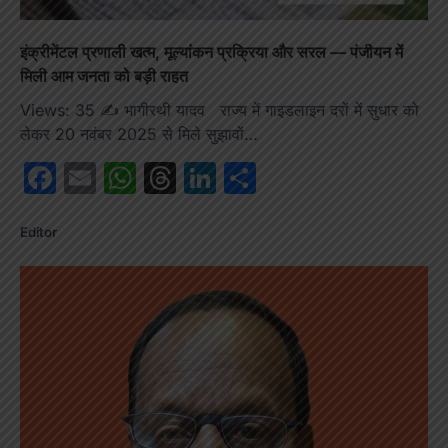
इंक्रीमेंटल प्रणाली खत्म, मूल्यांकन प्रक्रिया और सरल — पंजीयन में
मिली आम जनता को बड़ी राहत
Views: 35 ✍️ भागीरथी यादव राज्य में गाइडलाइन दरों में सुधार को
लेकर 20 नवंबर 2025 से मिले सुझावों…
Facebook
Email
WhatsApp
Threads
LinkedIn
Share
Editor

***

In the listing above, find the line containing "मिली आम जनता को बड़ी राहत"; that line and every line after it, through the last, are to be retyped exactly.

मिली आम जनता को बड़ी राहत
Views: 35 ✍️ भागीरथी यादव राज्य में गाइडलाइन दरों में सुधार को
लेकर 20 नवंबर 2025 से मिले सुझावों…
Facebook
Email
WhatsApp
Threads
LinkedIn
Share
Editor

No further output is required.